Wednesday, March 11, 2009

You Can't Brand in a Banner

Members of the Online Publishers Association have decided that bigger is better in their quest for brand-advertising dollars, and 26 members of the group are adopting a new set of three interactive ad units to get agency minds on better creative and off low-CPM ad networks.

The publishers, including Martha Stewart Living, Conde Nast Digital, Discovery and CBS Interactive, have agreed to only direct-sell the new units, and not sell them through ad networks. The new ads will run alone on the page, giving advertisers exclusivity that publishers hope they'll pay a premium for

From AdAge.

The units are standardized, but big enough to do real brand advertising in, advertising that will make you remember when you're in the grocery that this soup in the red and white can is m'm, m'm, good. The ads are also big enough to annoy consumers, who have gotten used to ad formats they can automatically ignore. But being annoying doesn't mean they won't work (cf. direct mail, TV ads.) The ads may even garner fewer click-throughs because of annoyed consumers, but CTR is not the metric these ads are measured on. They're branding ads, not sales ads.

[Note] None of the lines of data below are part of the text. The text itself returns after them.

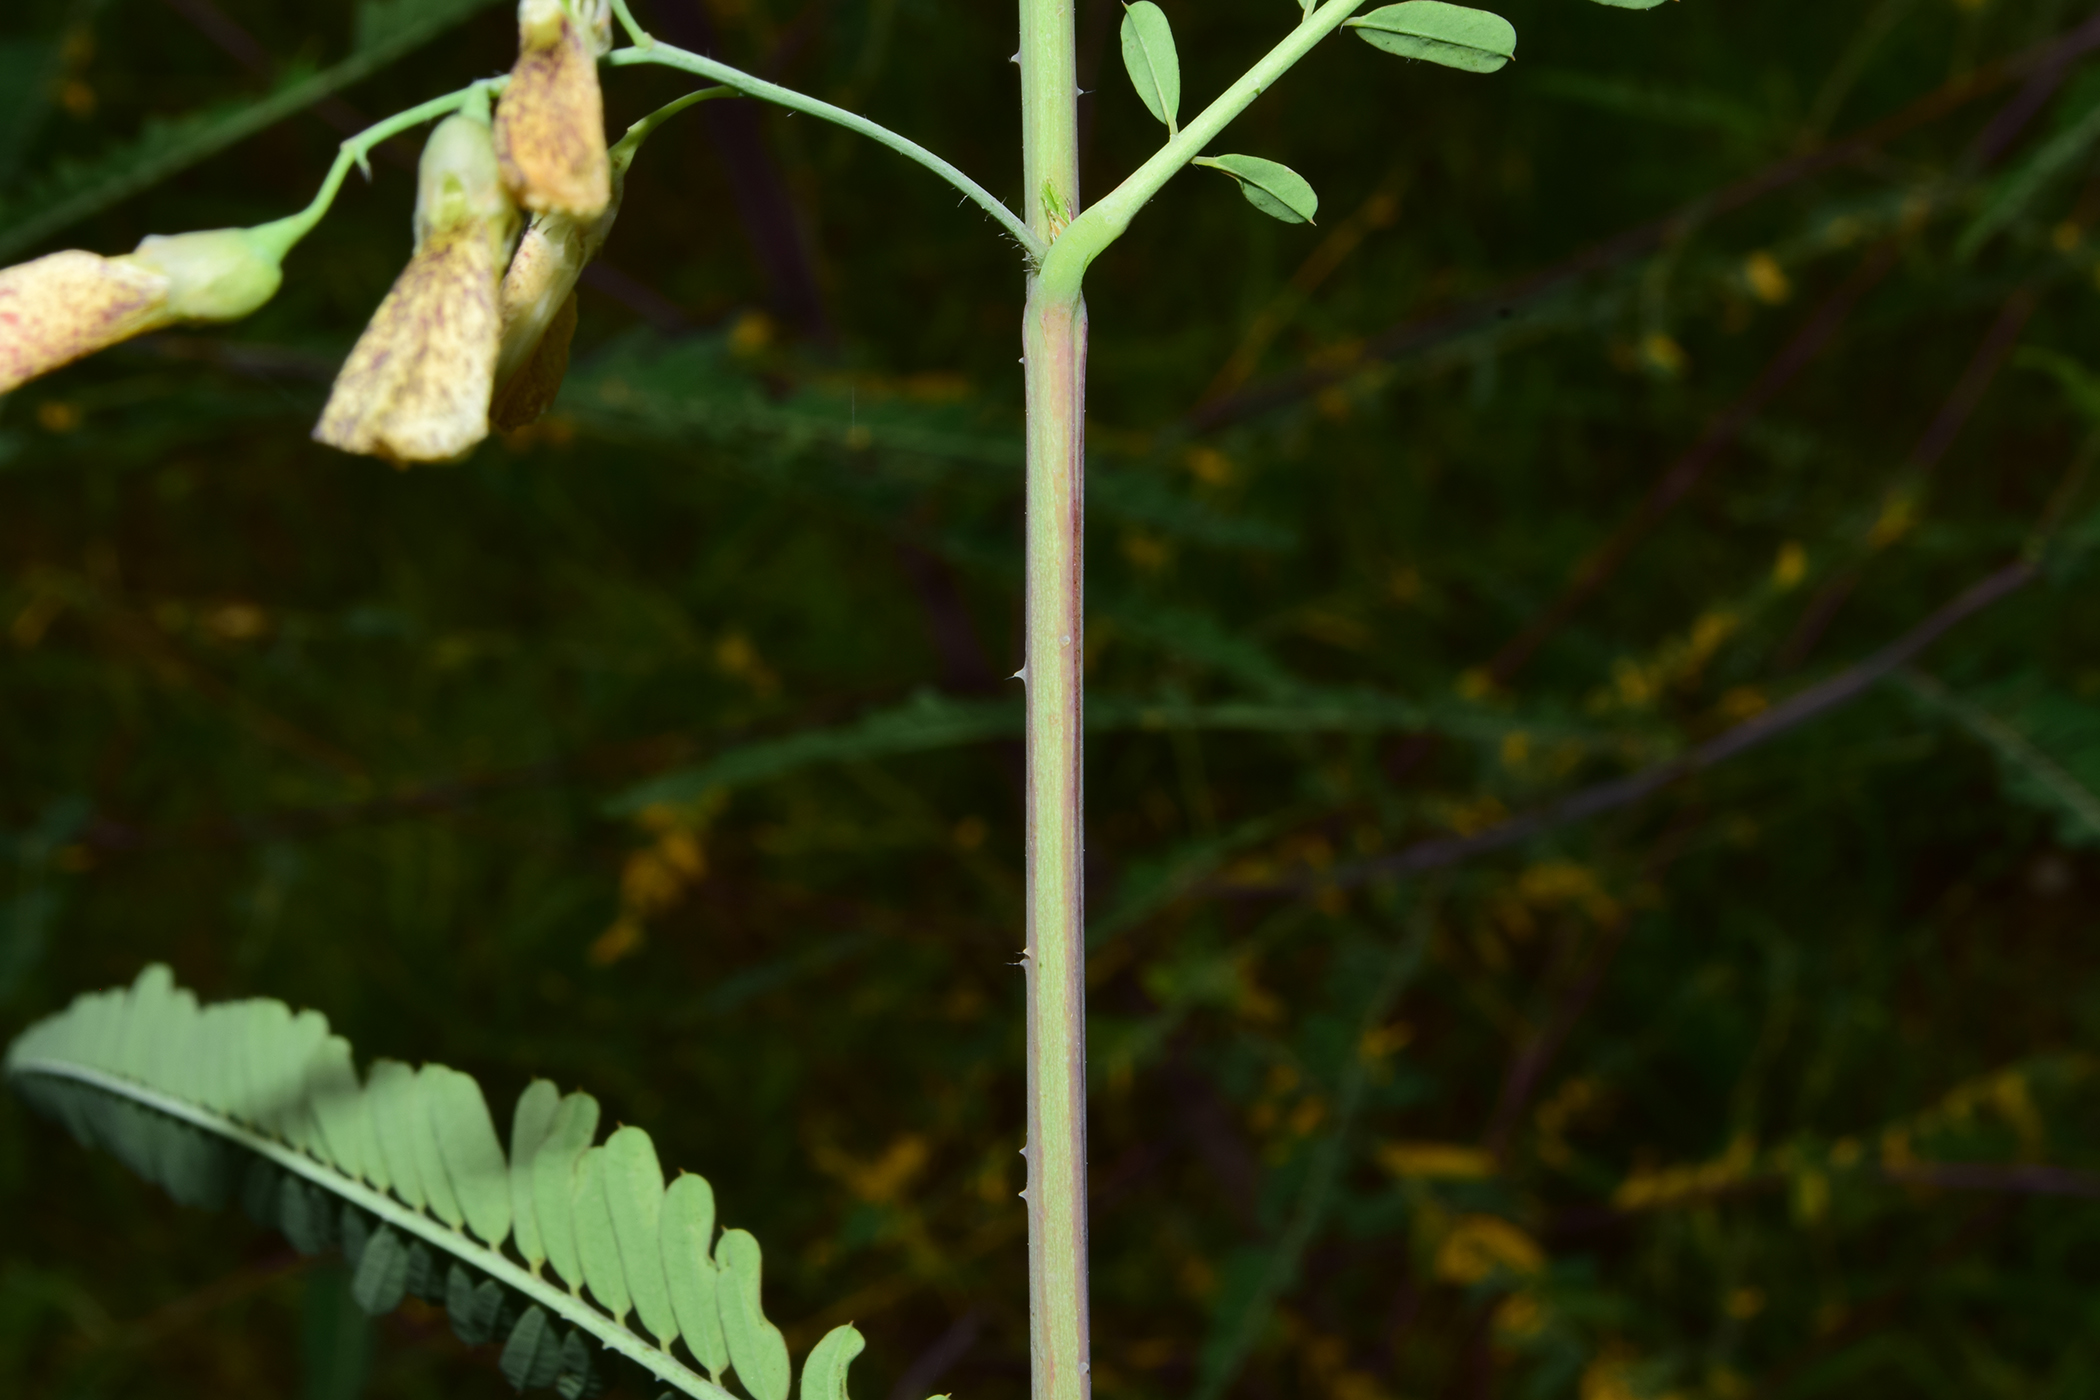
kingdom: Plantae
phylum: Tracheophyta
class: Magnoliopsida
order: Fabales
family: Fabaceae
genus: Sesbania
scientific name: Sesbania bispinosa
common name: Sesbania pea
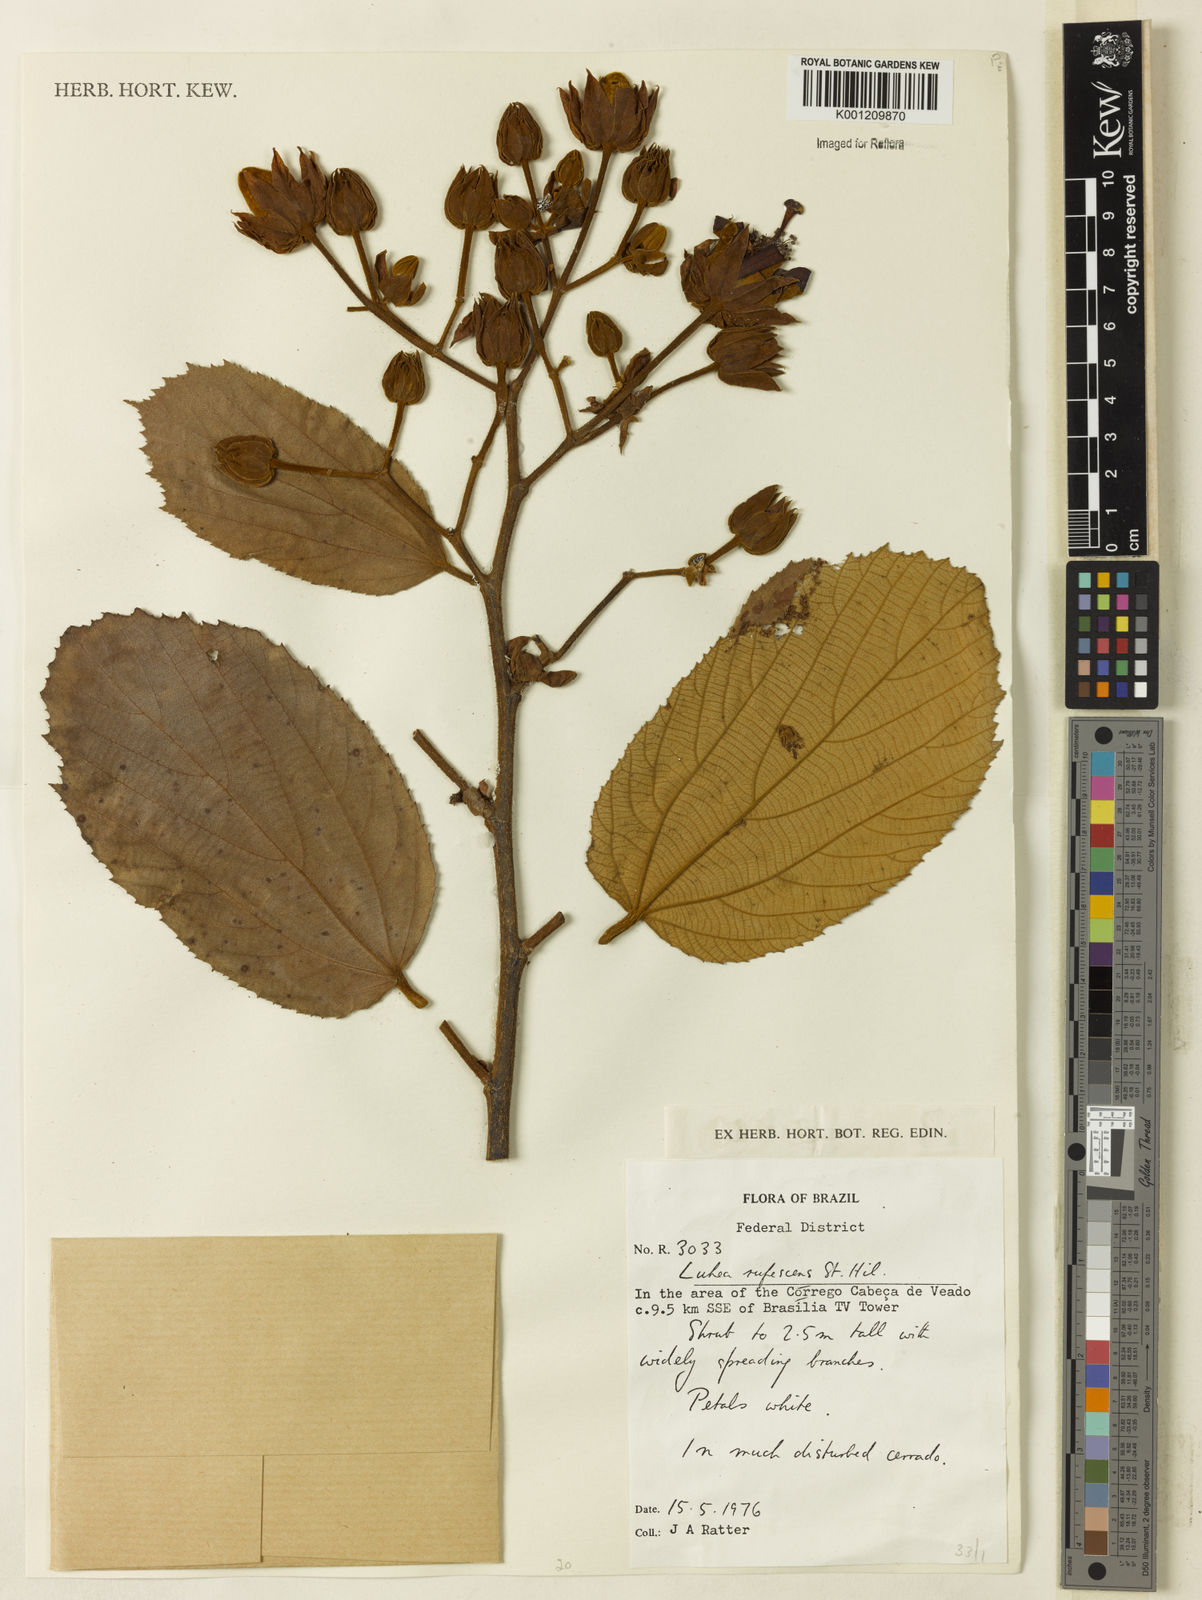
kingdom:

I think these new ads will start to ask the consumer to 'pay' true value for content. They will work in front of content that has high value-density*: people will tolerate these ads in order to get to the New York Times, but they won't tolerate them to get to their Facebook page. This also means the ads are not especially amenable to the ad network/ad exchange model because there is a limited group of high value-density websites that can use them without bouncing readers.

If the publishers are smart, they'll keep the value-add piece of the digital model--the automated ordering and placement, the targeting, the tracking, etc.--and increase CPMs at the same time.


* Look ma, I'm making up words! My point is not that Facebook content is not valuable, but that it's valuable in a different way. FB's value is spread out over more time and more views; the value of each view to me is less than the value of each view of the NYT (but I have more FB views overall.) The value per view should correlate directly with the CPM, in theory. In contrast, the ad network/ad exchange model has caused CPMs to correlate to the value of the viewer, not the view, causing a disconnect between what the viewer is willing to pay for content and what is actually paid.

1 comment:

Anonymous said...

well, different views have different value, no? because people are so highly intentioned when they first get to FB first view on FB is not going to garner much CTR or attention but the views >5 are more likely to result in value.

If these are really branding ads then this is FAIL. We've already proven that no matter how large an image or .flv you throw up it only serves as a buffer to divert attention towards the content. If you use the to block the content then these pubs will be killing their own brands at the expense of building brands for their advertisers.

If these ads are helpful or useful content/utilities then they have a real chance but the large agencies that buy these have shown no impetus to adapt their ads to the digital experience. Pre-roll video being my case in point. At the end of the day (or campaign), it all comes down to creative.